Il guardiano sorveglia i poderi del padrone e l'opere campestri, e se fa gl'interessi di lui fa meglio gli interessi proprii. La popolana entra nel mio fondo a farvi un fastello di legna; il guardiano la percuote, le fa a brandelli il fazzoletto; le leva pegno (spigna) il corpetto, e lo porta a me. Il bifolco vi entra con i suoi buoi; il guardiano se li caccia innanzi, e li mena a me nel paese. Il porcarello vi s'introduce con la sua macilente scrofa, il guardiano gli corre addosso, il meschinello trema, e gli dice allibito: — Prenditi pegno la mia scure, e lasciami la scrofa —; e il guardiano si riceve la scure e la porta a me. Or che avviene? Viene la popolana, ed io le dico: — Se vuoi restituito il corpetto dammi due lire —; viene il bifolco ed io gli dico:— Se vuoi i bovi dammi cinque lire —; viene il porcarello ed io gli dico:— Se vuoi la scure dammi sei lire —. Il danno da me sofferto nel fondo è forse un nonnulla; ma il bifolco vedesi i cari buoi digiuni, assetati, a cielo aperto innanzi al palazzo mio, e per toglierli da quel travaglio paga anche un occhio. La popolana e il porcarello pagano pure, perché io ho un pegno in mano, e se non pagano quel ch'io voglio, porto al Giudice di mandamento il corpetto, e la scure, e domando una perizia. E alla parola perizia il nostro povero popolo cangia colore, perché ognuno ricorda la storia d'un cavolo pagato ottanta lire. La storia si racconta cosí. Un guardiano formidabile otteneva a titolo di mancia da un pecoraio ora caci, ora ricotte; il pecoraio stanco del tributo una volta rifiutò. «Ebbene, — gli disse l'altro, — se porrai piede nei fondi del mio padrone ti concerò per il dí delle feste». «Non mi coglierai», rispose il pecoraio, — e per un mese il poverello era tutt'occhi nel ritirarsi la sera perché le sue capre costeggiando quei fondi non ne saltassero le siepi. Il guardiano indispettito si appiatta dietro la siepe, spia l'istante che passano le capre, ne tira una su, e la libera nel podere. La capra si mangia un cavolo. «Oh il cavolo! il cavolo! ti ho colto alfine, lasciami il pegno». «Ti pagherò il cavolo, e questi son due soldi». «Due soldi? hai da contarmi cinque lire». Il pecoraio rimane trasognato, l'altro gli leva pegno la scure, la porta al padrone, e questi chiede una perizia. Che ne seguí? Il danno era innegabile, era di due soldi ma innegabile; ma per spese d'indennità di via al giudice, al cancelliere, ai testimoni, e per spedizione di sentenza il malarrivato sborsò ottanta lire!
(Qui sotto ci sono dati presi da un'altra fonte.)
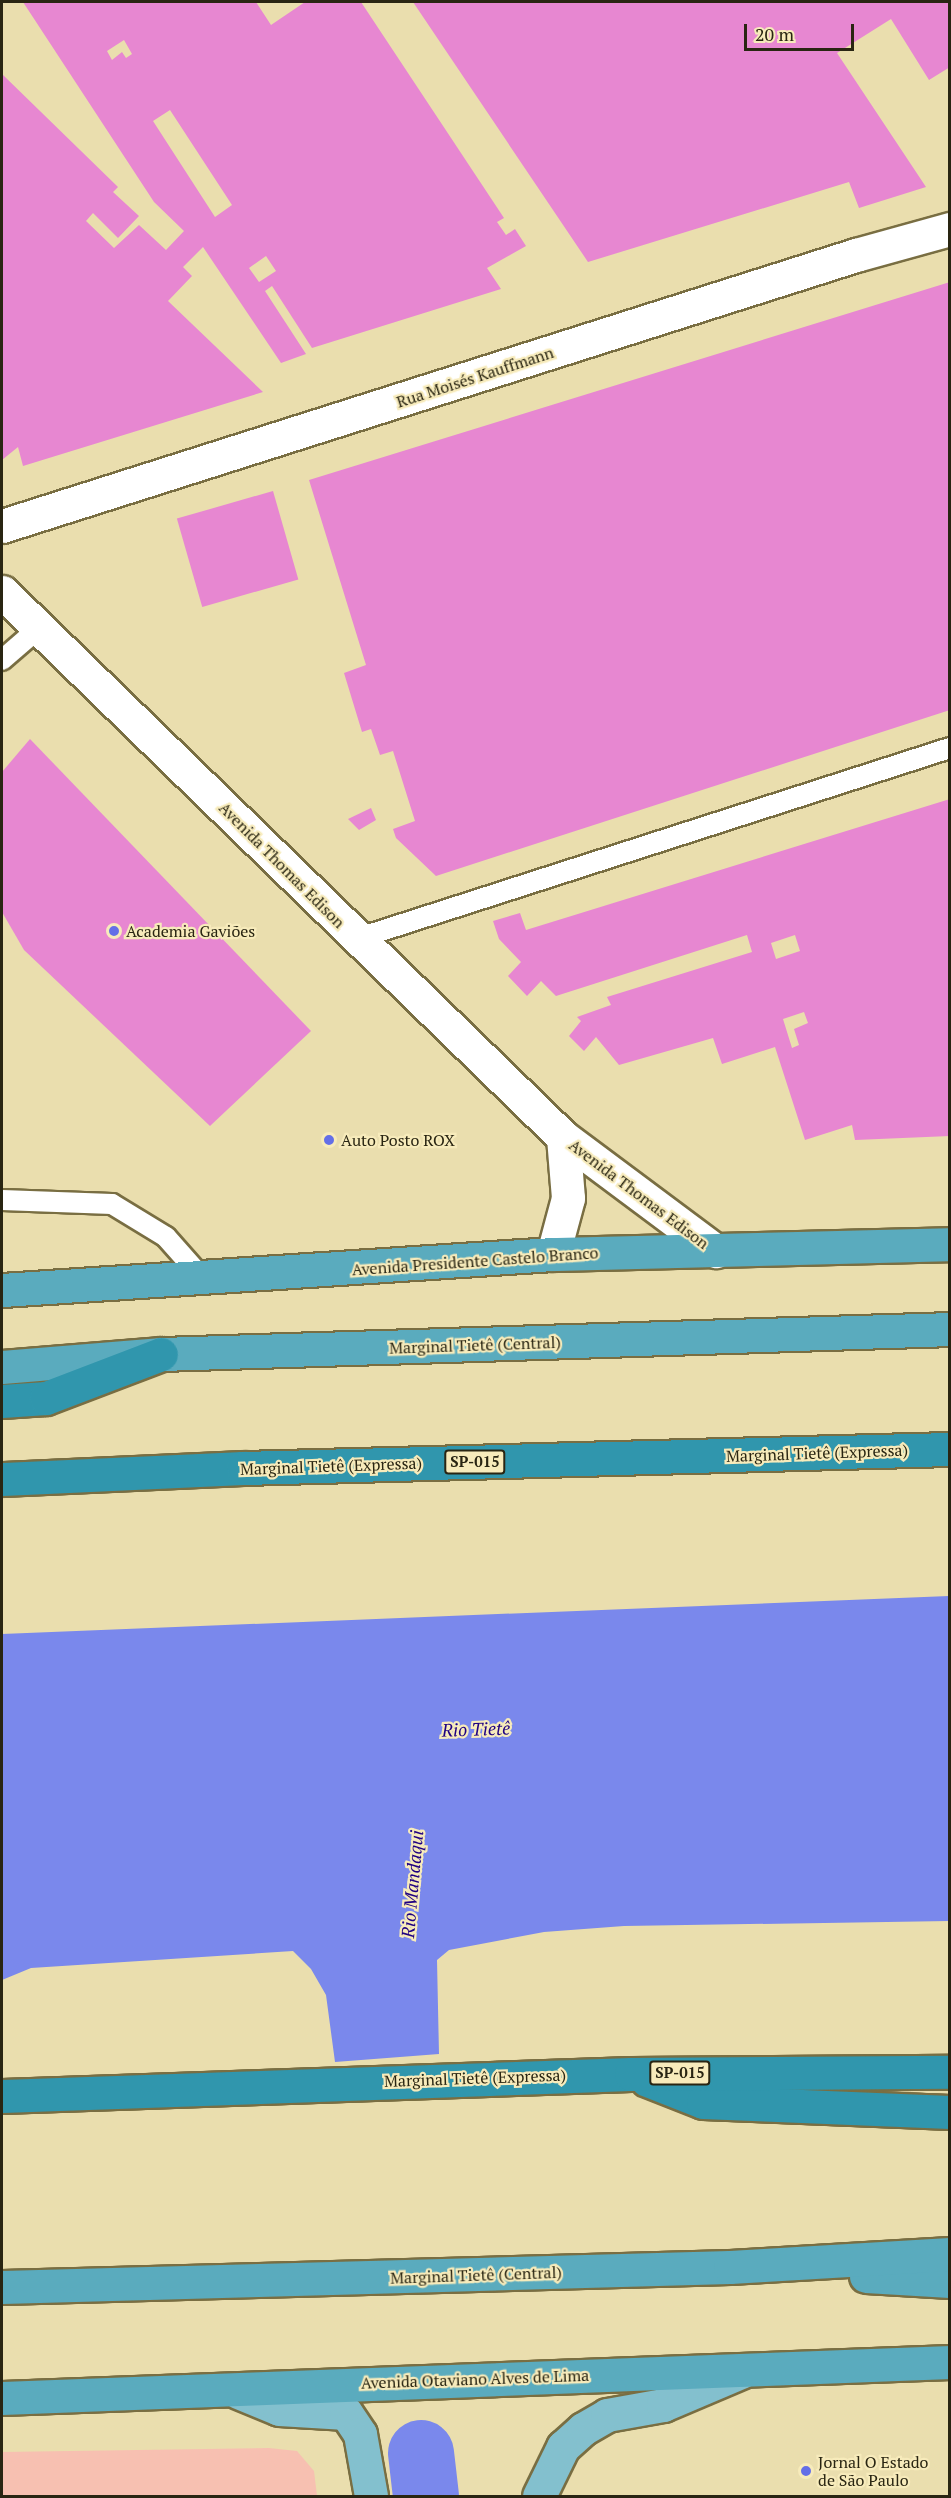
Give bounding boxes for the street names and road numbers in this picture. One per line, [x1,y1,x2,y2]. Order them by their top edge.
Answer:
street label: Rua Moisés Kauffmann [394,343,556,411]
street label: Avenida Thomas Edison [215,798,349,932]
street label: Avenida Thomas Edison [565,1135,713,1253]
street label: Avenida Presidente Castelo Branco [351,1243,599,1279]
street label: Marginal Tietê (Central) [389,1332,561,1358]
street label: Marginal Tietê (Expressa) [726,1440,908,1466]
road number: SP-015 [444,1450,506,1474]
street label: Marginal Tietê (Expressa) [240,1453,422,1479]
road number: SP-015 [648,2061,712,2085]
street label: Marginal Tietê (Expressa) [384,2065,566,2091]
street label: Marginal Tietê (Central) [390,2262,562,2288]
street label: Avenida Otaviano Alves de Lima [360,2365,590,2393]

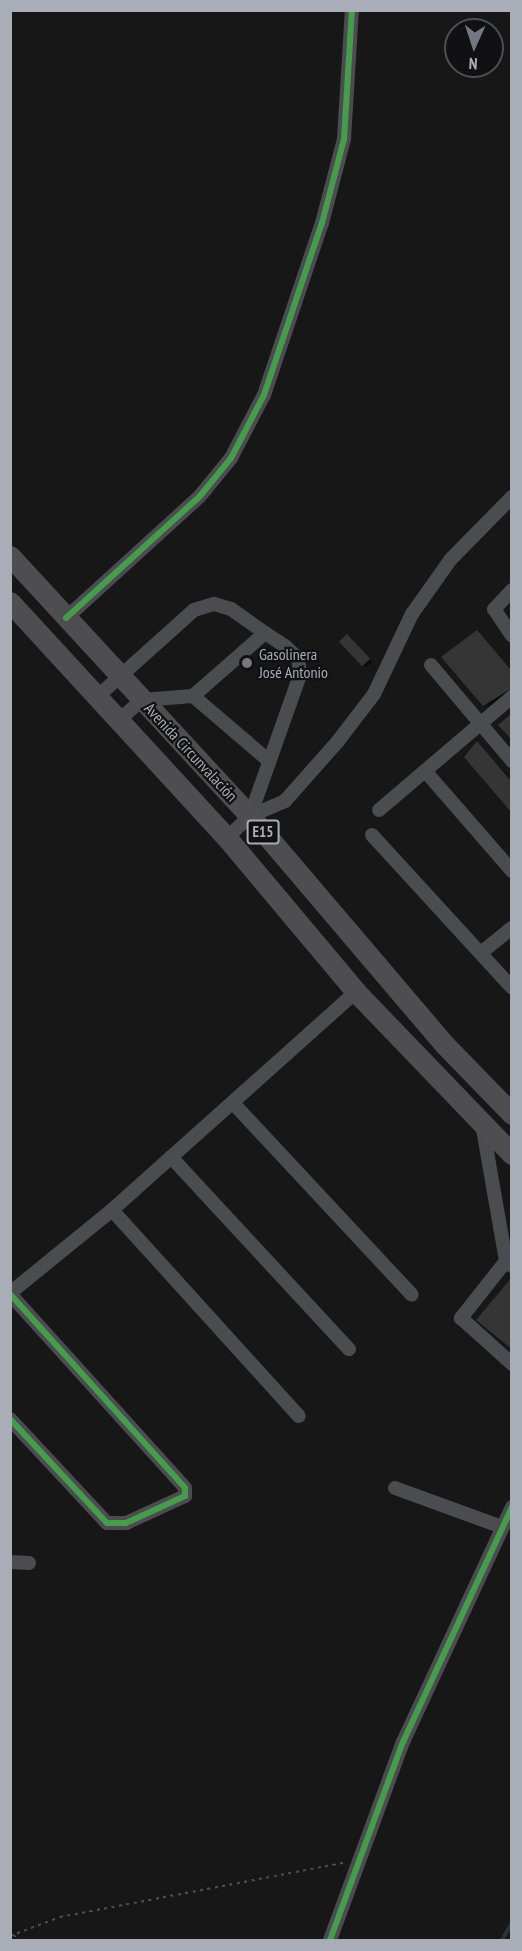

Questi ed altrettali fatti sono comuni in Calabria, e noi gli scriviamo non per credere che li facessimo ignorati, ma perché scritti e letti stimiamo che debbano generare una nobile vergogna, che ne impedisca il rinnovellamento; e domandiamo con l'animo commosso, se il nostro popolo può avere animo gentile, corretti costumi, ed istinti umani quando vegga, non dico ogni giorno, ma una sola volta in dieci anni, un solo esempio di sbarro, di cui freme la natura, e di cavolo pagato 80 lire, di cui freme la giustizia!
Il guardiano tocca al mese dal suo padrone o trenta carlini e un tòmolo di grano, o sei ducati; e di piú un pezzo di terreno, di cui non paga né fitto, né terràtico. La provvisione par poca, ma non è cosí. Stante il timore, che ne ricevono i conservi, il massaro gli maggesa e semina il terreno gratuitamente, il pecoraio lo accomoda di formaggi, di caciocavalli il vaccaro, senza mettere a somma gl'illeciti guadagni che egli fa ad insaputa del padrone.